> **Фрагмент страницы**:
Продолжая думать о Дэвиде Линче, мы не могли избежать контекста личных отношений с режиссером и его работами. Редакция «Искусства кино» вспоминает свои точки соприкосновения с мастером, перечисляя фильмы и возвращаясь в созданные им миры.
Дайан, сегодня 17 января 2025 года, и наши сердца разбиты. Дэвида Линча больше нет с нами.
Старый «Твин Пикс» после всей шумихи с новым сезоном как будто бы немного устал. Разодранный на цитаты, выхваченные из контекста, застыл, замер, стал эмблемой, именем нарицательным, памятником самому себе. Но достаточно хоть на минутку вновь заехать в маленький городок, что на северо-западе, недалеко от канадской границы, как понимаешь: ничего более живого, теплого и парадоксального и представить себе невозможно.
Слишком громкий и неудобный, сериал-скандал, заноза в заднице. Феномен, изменивший телевидение. Мыльная опера. Странный и родной, необъятный, необъяснимый и нежный – целый огромный мир. Подарок Небес нам.
Дайан, мы на месте. Да, конечно, на въезде в город указано число жителей (51 201), но у нас тут вообще-то труп, завернутый в полиэтилен, так что эти цифры весьма условны. А еще у нас есть совы, ламы, пожары, мигающие неверным огнем светофоры. А у Полена в руках Маргарет Лантерман всегда можно спросить совета в случае чего. И оно ответит. Жизнь вообще отвечает, если обращаешь на нее внимание.
За шутками и мемами бьется сердце, огромное, трепещущее (Дэвида, Марка, Кайла и всех-всех-всех). Шепчущий антониониевский ветер, который знает все, что было, все, что есть, все, что будет. Тоненькая певичка в грязном ночном клубе, с голосом соловья. Неземная, но такая родная девушка с фотографии. Ты ее убиваешь, мучаешь, заворачиваешь в полиэтилен, а она все равно выбирается, выпутывается, и живет, живет, живет. И конечно, он, специальный агент ФБР Дэйл Б. Купер. Рыцарь без доспехов, но в неизменном костюме, с томиком тибетских мудростей в кармане, на руках выносящий фарфоровую Одри из злющего придорожного притона. А еще тот, кого нельзя называть, – с длинными спутанными волосами, мелькнувший в зеркале, человек или нет, навсегда воплотивший чистый иррациональный ужас бытия.
Линч это умеет. Соткать из воздуха самый страшный кошмар, что-то из подсознания, из глубин времен. Но не оставит с ним наедине. Рай, кстати, показать сложнее, чем чистилище. «Рай - это большое и интересное место», - замечает Дэйл. Твин Пикс – очень интересное место.
«Господи, помоги мне, я не знаю, с чего начать», – поднимает глаза к небу Купер. — «Ты уже на правильном пути», - подбадривает помощник шерифа Хоук. - «Не нужно знать, куда он приведет. Просто иди». И Купер идет. И мы, крепко опираясь на нашего проводника Дэвида, идем за ним.

Сохранённые строки данных
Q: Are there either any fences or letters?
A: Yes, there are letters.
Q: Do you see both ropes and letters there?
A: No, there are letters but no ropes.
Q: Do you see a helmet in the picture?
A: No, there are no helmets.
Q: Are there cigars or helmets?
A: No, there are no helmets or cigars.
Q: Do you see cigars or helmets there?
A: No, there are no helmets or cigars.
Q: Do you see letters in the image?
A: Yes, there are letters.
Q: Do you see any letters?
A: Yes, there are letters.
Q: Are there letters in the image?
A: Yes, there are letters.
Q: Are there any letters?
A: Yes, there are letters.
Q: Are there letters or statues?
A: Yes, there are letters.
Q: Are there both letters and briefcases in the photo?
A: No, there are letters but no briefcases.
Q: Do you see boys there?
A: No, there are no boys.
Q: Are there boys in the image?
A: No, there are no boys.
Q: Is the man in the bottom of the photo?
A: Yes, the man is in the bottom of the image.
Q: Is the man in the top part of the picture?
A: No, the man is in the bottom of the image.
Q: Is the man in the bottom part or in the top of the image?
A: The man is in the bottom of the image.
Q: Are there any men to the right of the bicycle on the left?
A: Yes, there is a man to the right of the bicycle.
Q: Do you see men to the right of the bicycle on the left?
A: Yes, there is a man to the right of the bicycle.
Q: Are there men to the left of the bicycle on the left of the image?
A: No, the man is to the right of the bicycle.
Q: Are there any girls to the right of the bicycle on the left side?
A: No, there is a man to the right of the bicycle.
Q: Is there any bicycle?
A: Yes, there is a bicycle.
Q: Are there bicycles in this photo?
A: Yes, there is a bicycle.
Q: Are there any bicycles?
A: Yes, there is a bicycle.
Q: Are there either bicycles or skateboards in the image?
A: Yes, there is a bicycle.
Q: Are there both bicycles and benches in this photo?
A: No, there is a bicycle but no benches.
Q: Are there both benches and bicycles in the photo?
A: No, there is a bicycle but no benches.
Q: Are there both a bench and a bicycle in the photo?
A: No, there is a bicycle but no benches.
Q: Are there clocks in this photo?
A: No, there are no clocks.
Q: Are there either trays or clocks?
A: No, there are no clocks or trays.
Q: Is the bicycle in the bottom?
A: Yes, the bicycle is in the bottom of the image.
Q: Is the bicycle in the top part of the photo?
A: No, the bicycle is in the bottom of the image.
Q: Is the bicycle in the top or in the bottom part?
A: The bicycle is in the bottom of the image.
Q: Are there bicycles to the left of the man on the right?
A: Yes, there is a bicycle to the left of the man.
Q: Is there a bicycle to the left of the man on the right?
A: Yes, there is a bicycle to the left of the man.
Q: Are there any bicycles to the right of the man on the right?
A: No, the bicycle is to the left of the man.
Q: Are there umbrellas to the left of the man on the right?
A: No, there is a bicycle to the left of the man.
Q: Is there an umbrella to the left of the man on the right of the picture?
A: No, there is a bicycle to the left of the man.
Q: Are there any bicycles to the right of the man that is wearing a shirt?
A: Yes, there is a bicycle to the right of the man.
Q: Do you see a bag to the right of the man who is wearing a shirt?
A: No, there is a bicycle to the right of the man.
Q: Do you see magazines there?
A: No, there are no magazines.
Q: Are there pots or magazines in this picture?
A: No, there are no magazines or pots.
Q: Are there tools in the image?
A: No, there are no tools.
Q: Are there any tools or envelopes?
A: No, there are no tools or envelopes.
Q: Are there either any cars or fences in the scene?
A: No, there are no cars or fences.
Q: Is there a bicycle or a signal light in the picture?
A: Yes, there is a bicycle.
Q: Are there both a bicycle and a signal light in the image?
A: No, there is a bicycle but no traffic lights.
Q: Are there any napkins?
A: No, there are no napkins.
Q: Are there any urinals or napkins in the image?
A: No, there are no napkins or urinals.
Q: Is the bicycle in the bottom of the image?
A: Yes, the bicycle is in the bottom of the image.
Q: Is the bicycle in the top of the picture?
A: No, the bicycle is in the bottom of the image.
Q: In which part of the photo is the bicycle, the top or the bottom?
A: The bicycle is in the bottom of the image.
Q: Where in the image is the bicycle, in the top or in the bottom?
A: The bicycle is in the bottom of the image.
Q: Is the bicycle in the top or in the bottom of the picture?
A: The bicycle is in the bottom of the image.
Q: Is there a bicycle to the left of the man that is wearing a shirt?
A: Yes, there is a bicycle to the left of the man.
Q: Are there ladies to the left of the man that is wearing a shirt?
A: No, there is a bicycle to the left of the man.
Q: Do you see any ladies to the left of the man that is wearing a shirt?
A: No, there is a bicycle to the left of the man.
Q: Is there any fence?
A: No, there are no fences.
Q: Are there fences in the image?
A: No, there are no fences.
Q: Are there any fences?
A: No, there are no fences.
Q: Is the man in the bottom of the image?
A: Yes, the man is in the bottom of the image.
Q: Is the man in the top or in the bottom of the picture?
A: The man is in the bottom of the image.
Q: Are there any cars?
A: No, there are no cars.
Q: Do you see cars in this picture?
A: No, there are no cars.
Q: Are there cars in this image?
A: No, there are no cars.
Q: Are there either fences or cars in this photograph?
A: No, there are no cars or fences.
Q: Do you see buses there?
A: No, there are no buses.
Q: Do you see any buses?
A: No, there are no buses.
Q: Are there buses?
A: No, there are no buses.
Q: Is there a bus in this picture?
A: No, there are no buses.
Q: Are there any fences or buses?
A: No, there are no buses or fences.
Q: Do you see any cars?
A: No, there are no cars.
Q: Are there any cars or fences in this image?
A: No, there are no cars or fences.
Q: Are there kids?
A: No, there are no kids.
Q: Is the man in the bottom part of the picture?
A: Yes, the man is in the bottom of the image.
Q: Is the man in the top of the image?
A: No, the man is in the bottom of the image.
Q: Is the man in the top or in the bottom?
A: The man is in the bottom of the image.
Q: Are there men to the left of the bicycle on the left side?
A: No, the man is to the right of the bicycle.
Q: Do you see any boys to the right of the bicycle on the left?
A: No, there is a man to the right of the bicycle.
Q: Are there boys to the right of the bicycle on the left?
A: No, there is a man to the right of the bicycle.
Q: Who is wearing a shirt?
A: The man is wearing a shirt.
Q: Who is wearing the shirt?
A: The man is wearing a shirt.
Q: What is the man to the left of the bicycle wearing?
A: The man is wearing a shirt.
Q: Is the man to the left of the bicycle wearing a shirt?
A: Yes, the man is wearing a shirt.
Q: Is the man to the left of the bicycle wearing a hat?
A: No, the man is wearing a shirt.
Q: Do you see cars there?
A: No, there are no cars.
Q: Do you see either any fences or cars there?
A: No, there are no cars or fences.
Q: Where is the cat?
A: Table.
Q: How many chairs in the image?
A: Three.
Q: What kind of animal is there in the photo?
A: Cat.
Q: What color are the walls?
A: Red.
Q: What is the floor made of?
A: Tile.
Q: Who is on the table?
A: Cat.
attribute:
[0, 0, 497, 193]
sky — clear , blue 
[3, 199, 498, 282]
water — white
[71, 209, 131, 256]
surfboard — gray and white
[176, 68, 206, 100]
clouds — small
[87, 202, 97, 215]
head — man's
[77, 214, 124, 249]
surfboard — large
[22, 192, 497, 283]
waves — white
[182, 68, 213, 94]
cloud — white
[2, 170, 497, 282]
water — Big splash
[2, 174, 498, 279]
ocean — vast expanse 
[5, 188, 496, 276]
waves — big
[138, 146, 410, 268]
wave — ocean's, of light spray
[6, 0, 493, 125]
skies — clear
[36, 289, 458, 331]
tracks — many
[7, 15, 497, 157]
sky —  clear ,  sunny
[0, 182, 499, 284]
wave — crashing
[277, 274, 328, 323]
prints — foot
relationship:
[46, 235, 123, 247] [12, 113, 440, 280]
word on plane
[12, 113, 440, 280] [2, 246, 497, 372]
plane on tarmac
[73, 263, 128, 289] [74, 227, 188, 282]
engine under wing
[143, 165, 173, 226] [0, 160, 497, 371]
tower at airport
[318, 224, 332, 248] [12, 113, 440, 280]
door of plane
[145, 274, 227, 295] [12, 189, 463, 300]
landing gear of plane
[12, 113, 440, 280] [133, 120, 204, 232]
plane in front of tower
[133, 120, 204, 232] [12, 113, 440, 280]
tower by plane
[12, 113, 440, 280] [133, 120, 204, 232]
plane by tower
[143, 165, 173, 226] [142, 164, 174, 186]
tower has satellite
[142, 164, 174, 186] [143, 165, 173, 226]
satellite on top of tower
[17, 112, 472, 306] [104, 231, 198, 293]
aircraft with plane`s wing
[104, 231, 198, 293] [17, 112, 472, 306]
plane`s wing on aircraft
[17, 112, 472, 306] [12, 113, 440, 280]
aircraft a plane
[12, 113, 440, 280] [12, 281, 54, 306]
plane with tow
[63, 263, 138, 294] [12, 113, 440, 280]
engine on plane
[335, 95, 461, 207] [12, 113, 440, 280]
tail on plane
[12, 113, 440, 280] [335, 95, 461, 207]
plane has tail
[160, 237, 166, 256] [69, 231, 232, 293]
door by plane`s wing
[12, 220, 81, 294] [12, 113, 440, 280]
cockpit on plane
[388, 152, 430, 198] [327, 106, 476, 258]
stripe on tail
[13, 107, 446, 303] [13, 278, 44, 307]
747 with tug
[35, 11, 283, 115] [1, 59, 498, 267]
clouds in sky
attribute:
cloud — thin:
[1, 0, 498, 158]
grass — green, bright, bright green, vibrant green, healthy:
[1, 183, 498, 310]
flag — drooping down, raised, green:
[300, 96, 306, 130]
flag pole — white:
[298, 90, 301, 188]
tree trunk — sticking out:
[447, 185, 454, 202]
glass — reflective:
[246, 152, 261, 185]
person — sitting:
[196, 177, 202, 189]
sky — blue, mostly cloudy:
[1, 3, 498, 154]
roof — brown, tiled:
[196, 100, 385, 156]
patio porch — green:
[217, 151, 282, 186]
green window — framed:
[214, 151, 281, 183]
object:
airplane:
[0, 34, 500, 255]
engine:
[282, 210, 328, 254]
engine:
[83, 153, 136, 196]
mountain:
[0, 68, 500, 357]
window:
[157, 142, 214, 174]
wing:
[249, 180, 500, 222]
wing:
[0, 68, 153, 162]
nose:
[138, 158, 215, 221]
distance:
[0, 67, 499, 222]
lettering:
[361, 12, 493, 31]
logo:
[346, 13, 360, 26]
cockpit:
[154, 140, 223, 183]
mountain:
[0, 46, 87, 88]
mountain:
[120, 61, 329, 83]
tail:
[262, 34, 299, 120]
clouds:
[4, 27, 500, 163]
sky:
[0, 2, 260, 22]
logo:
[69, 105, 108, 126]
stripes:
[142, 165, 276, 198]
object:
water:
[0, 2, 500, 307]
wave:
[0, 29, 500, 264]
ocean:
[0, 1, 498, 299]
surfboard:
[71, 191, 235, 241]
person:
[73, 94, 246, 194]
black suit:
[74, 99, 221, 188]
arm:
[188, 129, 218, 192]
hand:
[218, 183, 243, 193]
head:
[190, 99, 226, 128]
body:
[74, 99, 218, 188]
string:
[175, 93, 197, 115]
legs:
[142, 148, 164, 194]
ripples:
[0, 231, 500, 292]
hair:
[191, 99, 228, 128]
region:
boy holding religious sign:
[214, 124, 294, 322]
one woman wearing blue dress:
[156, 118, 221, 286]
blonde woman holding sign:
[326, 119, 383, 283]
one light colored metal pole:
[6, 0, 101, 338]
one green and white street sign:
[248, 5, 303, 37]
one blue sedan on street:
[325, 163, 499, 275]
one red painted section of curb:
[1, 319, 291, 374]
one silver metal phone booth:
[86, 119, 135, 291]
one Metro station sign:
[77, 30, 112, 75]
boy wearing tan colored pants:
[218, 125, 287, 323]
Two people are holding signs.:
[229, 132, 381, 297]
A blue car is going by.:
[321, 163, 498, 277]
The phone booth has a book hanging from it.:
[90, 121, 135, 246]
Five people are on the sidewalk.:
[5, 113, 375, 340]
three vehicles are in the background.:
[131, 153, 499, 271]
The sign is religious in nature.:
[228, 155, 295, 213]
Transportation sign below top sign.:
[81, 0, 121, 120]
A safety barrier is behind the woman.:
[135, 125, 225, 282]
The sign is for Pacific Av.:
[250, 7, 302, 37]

> **Цель упражнения**:
Перепечатайте без изменений часть текста о Дэвиде Линче: всё от «Дайан, мы на» вниз до «на нее внимание.».

> **Ответ на задание**:
Дайан, мы на месте. Да, конечно, на въезде в город указано число жителей (51 201), но у нас тут вообще-то труп, завернутый в полиэтилен, так что эти цифры весьма условны. А еще у нас есть совы, ламы, пожары, мигающие неверным огнем светофоры. А у Полена в руках Маргарет Лантерман всегда можно спросить совета в случае чего. И оно ответит. Жизнь вообще отвечает, если обращаешь на нее внимание.